SOURCE DATA
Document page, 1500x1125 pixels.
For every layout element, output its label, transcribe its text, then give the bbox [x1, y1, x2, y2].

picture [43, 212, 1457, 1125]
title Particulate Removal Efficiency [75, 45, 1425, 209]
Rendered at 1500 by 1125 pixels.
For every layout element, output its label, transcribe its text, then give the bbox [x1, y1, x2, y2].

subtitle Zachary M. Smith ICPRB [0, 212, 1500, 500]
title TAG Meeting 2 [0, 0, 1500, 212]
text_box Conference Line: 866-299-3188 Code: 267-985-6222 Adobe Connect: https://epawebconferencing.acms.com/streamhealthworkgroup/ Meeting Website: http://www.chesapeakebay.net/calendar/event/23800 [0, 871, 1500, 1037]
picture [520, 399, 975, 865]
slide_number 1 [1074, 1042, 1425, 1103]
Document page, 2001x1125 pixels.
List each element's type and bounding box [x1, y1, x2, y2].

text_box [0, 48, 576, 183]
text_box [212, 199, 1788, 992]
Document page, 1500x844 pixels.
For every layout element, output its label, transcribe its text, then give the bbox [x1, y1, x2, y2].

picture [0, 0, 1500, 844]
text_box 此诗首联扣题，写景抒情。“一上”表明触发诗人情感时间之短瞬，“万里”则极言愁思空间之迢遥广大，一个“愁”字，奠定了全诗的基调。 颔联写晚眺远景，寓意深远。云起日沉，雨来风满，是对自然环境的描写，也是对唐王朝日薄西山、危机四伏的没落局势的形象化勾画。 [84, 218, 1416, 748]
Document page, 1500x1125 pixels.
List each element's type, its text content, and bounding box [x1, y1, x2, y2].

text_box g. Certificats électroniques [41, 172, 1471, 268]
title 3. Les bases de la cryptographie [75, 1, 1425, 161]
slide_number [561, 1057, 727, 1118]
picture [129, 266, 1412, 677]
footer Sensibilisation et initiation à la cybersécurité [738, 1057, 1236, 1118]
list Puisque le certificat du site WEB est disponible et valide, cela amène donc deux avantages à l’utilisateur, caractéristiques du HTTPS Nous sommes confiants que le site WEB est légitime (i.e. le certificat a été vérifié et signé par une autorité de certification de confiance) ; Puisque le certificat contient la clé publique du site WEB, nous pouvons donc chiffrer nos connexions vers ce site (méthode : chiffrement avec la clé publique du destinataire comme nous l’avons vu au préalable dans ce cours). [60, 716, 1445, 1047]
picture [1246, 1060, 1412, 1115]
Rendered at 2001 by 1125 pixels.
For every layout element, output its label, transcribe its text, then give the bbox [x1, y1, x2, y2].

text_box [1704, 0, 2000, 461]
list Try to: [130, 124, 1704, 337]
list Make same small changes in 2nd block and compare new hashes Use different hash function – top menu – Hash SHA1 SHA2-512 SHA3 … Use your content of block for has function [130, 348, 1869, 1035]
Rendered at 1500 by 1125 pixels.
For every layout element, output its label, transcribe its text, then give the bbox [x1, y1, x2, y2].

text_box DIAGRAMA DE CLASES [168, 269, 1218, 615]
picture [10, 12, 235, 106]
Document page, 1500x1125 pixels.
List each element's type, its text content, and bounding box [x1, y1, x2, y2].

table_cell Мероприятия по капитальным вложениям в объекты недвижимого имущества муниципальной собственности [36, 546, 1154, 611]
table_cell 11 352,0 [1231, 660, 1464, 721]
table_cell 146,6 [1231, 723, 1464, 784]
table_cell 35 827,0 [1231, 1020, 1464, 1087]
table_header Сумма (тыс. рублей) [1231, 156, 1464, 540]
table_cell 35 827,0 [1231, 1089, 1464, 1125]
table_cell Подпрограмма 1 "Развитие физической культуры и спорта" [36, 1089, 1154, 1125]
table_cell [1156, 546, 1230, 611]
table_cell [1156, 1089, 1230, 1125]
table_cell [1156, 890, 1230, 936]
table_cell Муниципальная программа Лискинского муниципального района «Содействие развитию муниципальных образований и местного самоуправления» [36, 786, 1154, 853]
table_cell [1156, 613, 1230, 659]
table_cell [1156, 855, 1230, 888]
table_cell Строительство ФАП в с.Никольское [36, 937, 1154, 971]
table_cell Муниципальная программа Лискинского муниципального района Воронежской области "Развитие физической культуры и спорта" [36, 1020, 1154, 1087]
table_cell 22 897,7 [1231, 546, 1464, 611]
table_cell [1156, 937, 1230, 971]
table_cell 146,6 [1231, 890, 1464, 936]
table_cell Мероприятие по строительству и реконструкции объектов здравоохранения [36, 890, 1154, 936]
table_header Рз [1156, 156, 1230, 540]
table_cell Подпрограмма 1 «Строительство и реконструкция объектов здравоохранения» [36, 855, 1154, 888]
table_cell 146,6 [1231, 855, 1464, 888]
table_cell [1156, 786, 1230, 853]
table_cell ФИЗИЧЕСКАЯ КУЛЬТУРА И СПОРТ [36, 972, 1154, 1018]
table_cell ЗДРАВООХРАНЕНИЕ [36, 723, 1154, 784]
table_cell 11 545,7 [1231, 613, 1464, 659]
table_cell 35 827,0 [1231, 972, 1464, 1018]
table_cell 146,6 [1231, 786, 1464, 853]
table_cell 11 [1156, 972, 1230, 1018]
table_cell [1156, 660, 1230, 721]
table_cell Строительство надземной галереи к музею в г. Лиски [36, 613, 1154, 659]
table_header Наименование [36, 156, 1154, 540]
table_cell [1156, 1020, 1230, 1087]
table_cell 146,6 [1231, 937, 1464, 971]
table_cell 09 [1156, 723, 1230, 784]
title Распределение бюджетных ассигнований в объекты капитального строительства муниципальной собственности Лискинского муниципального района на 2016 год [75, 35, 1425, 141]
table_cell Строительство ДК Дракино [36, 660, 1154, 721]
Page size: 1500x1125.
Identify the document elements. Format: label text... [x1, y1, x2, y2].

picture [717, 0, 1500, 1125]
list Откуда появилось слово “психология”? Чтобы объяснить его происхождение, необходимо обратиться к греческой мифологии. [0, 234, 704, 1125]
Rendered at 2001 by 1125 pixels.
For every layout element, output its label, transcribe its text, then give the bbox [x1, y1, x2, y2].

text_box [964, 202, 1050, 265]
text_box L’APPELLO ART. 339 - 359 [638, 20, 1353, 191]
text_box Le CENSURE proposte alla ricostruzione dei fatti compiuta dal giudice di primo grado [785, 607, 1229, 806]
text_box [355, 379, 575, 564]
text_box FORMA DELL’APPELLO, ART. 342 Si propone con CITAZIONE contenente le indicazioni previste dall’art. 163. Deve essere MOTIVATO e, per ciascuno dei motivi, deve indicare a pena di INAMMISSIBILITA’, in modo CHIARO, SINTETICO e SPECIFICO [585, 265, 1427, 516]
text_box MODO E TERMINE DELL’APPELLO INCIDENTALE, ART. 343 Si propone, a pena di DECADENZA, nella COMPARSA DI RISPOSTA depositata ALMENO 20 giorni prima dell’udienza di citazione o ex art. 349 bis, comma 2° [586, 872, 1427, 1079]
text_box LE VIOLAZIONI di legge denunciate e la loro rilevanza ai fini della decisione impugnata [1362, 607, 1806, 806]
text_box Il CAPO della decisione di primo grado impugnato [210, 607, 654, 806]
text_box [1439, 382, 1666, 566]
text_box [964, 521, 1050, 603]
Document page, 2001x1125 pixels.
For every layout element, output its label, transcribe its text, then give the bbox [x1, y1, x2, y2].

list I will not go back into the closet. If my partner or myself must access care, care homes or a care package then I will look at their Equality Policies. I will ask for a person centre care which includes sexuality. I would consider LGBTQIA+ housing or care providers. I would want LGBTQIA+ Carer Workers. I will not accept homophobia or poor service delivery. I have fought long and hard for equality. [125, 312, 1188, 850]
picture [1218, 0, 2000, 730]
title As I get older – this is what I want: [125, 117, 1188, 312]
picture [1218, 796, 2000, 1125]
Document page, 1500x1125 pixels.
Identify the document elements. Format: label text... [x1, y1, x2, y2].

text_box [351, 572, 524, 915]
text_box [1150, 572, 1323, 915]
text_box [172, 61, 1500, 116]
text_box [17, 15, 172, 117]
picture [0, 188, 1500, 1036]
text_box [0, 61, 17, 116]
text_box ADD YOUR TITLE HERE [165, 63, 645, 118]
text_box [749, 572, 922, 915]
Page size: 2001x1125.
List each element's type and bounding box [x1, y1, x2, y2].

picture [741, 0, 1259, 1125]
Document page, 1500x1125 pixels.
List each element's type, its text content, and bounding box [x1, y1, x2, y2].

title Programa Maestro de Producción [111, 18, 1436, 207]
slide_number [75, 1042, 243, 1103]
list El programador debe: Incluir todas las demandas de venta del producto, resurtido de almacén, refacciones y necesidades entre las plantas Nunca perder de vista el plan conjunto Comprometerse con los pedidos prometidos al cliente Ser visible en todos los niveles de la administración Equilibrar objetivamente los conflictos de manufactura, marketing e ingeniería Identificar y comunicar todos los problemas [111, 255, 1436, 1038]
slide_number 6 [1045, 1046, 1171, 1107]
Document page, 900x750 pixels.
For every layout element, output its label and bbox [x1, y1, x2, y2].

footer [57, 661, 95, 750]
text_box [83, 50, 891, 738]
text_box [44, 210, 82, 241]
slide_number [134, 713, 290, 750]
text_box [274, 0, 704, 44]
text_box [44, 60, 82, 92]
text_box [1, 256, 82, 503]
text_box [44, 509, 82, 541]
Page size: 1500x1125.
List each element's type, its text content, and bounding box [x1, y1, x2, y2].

ACTIVITY
Beginning at the line with "text_box [749, 572, 922, 915]", write out each line exactly as it stands until the listing ends, and add nothing.

ANSWER TO THE PROBLEM
text_box [749, 572, 922, 915]
Page size: 2001x1125.
List each element's type and bounding box [x1, y1, x2, y2].

picture [741, 0, 1259, 1125]
Document page, 1500x1125 pixels.
List each element's type, its text content, and bounding box [x1, y1, x2, y2].

title Programa Maestro de Producción [111, 18, 1436, 207]
slide_number [75, 1042, 243, 1103]
list El programador debe: Incluir todas las demandas de venta del producto, resurtido de almacén, refacciones y necesidades entre las plantas Nunca perder de vista el plan conjunto Comprometerse con los pedidos prometidos al cliente Ser visible en todos los niveles de la administración Equilibrar objetivamente los conflictos de manufactura, marketing e ingeniería Identificar y comunicar todos los problemas [111, 255, 1436, 1038]
slide_number 6 [1045, 1046, 1171, 1107]
Document page, 900x750 pixels.
For every layout element, output its label and bbox [x1, y1, x2, y2].

footer [57, 661, 95, 750]
text_box [83, 50, 891, 738]
text_box [44, 210, 82, 241]
slide_number [134, 713, 290, 750]
text_box [274, 0, 704, 44]
text_box [44, 60, 82, 92]
text_box [1, 256, 82, 503]
text_box [44, 509, 82, 541]
Page size: 1500x1125.
List each element's type, its text content, and bounding box [x1, y1, x2, y2].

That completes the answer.